First, I’m not sure who “you people” and why my sentence is “off a factory line”. When I reference the reproducibility issue it’s the reproducibility issue in the field of psychology. Couching it in this crisis would temper the polemical tone.
So what exactly gave you whiplash?
Did they read the same article? It addresses this pretty directly I thought.
Can you cite where they reference the reproducibility issue in psychology? I thought I read it carefully and thought deeply about my criticism. I don’t expect people to agree, of course, but to engage sincerely. So I went back and scanned it again and still don’t see it mentioned.
the poster themselves would have to answer but generally I find the answer to be no
a rather particular form of inductive reasoning. not quite induncetive, but close
I swear to Christ that corporate America is only getting worse. The best thing that could happen to just about every major corporation would be aggressive antitrust action resulting in a breakup. All the FAANG companies would be a good start, along with every media company you could name.

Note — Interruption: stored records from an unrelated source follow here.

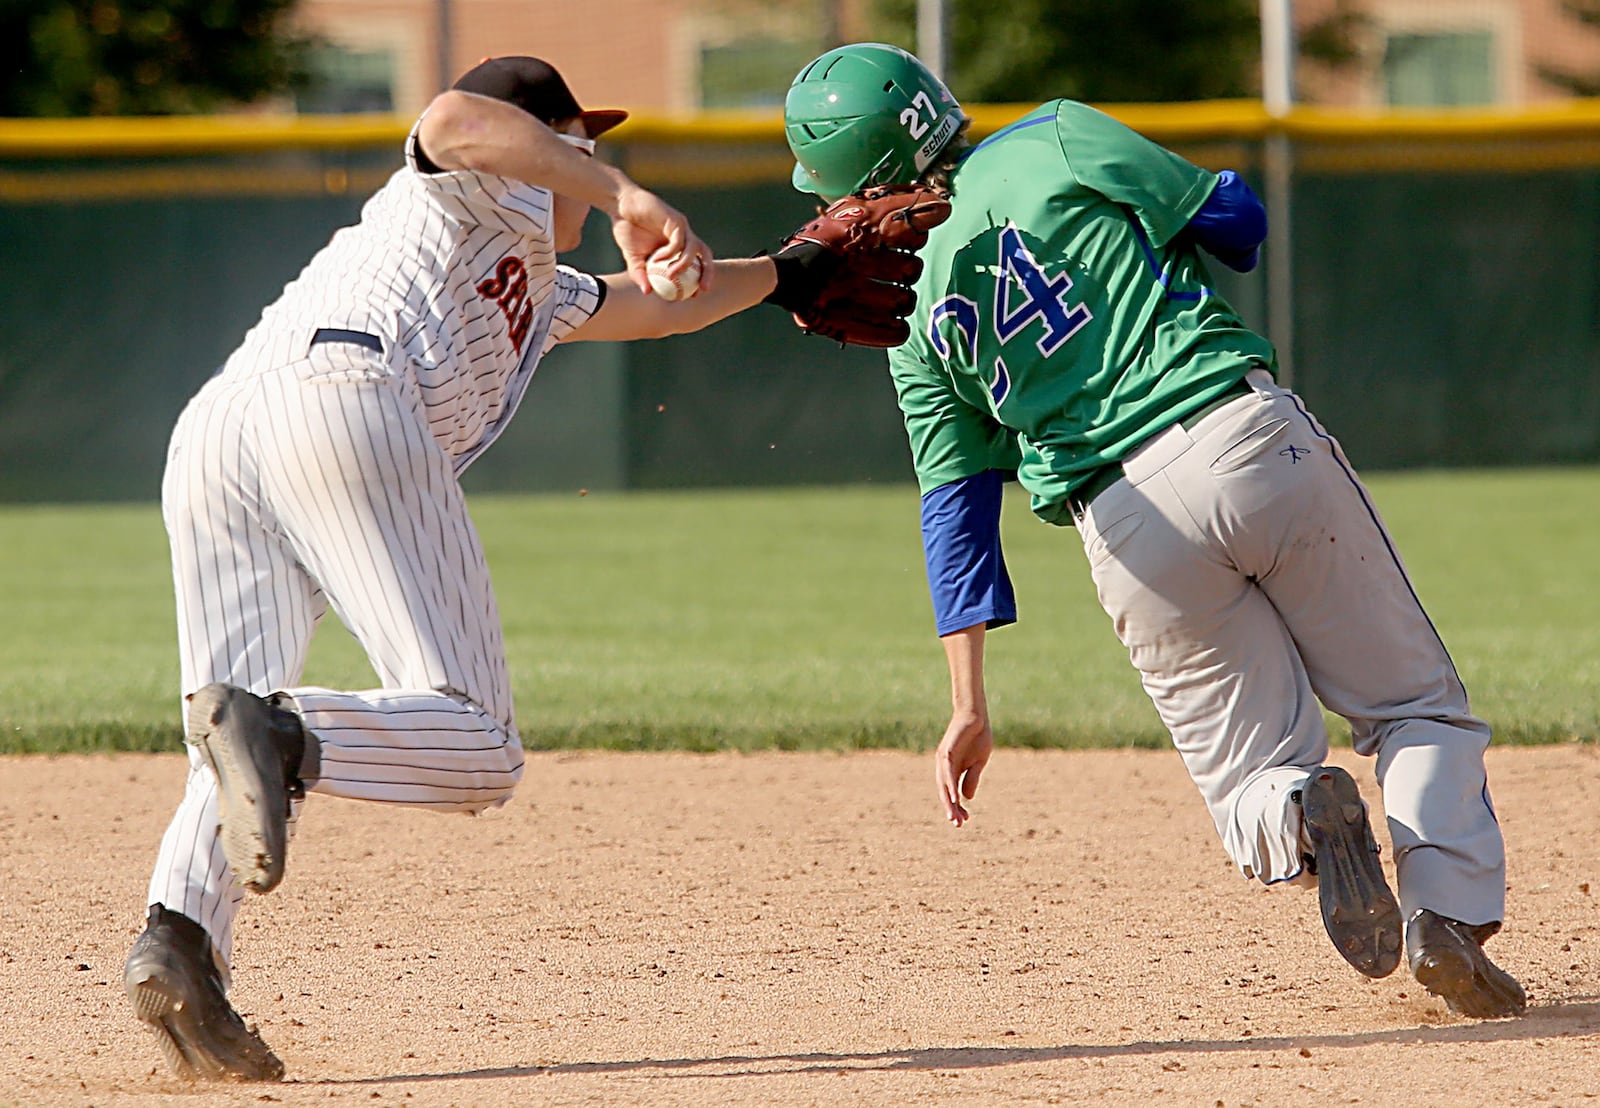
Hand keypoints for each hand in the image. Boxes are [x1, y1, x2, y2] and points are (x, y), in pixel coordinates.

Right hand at [612, 184, 713, 295]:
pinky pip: (678, 240)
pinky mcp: (675, 220)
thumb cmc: (628, 229)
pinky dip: (669, 252)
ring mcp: (681, 227)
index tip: (695, 295)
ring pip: (694, 248)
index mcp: (678, 245)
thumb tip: (647, 292)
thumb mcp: (633, 258)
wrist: (620, 206)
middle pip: (705, 254)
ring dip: (684, 265)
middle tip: (701, 289)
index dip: (701, 279)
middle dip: (708, 272)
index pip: (697, 263)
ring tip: (671, 276)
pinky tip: (657, 259)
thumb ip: (640, 275)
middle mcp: (684, 236)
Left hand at [934, 707, 992, 826]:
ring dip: (949, 802)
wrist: (976, 716)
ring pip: (944, 785)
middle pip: (946, 792)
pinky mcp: (946, 753)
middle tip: (957, 824)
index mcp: (953, 770)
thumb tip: (966, 798)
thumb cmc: (978, 737)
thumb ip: (971, 778)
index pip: (952, 793)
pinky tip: (955, 798)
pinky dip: (950, 786)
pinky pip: (947, 773)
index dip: (957, 807)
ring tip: (954, 817)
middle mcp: (945, 767)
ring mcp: (944, 760)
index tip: (964, 821)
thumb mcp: (978, 762)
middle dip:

“You mustn’t be afraid to dream a little bigger, darling.” Some corporations are criminal enterprises and should have their tax numbers revoked. Some corporate officers are criminals and should be prosecuted. Some are complicit in crimes against humanity or war crimes and should be internationally prosecuted.
It seems that happens to management at every company, at various strength. I swear there must be a source for all this shit, like Forbes or something.
A side note:
"… It’s all hallucination.”
prone to hallucination.
No, just no.
Everything generative AI produces is a hallucination.
Some may correlate with reality, but it is still a hallucination.
I think he’s underestimating the intentionality at play here. The dynamic he’s describing (and describing very well!) has been evident since the first chatbot, ELIZA. I don’t believe that Saltman and friends don’t know about this dynamic, and I’ll give them benefit of the doubt that they didn’t think we had AGI in the 80s with basic text templates.
Excuse me, I need a lie down…
Edit: How open is this to abuse you may ask? Imagine yourself to be an evil person, such as a chickenshit conflict-averse MBA-holding manger. If you need to get rid of an employee, then feed their Connect form through the nondeterministic bullshit machine repeatedly until it gives you an excuse. It’s the perfect accountability sink + employee disposal. Employee argues? They’re failing to apply the growth mindset.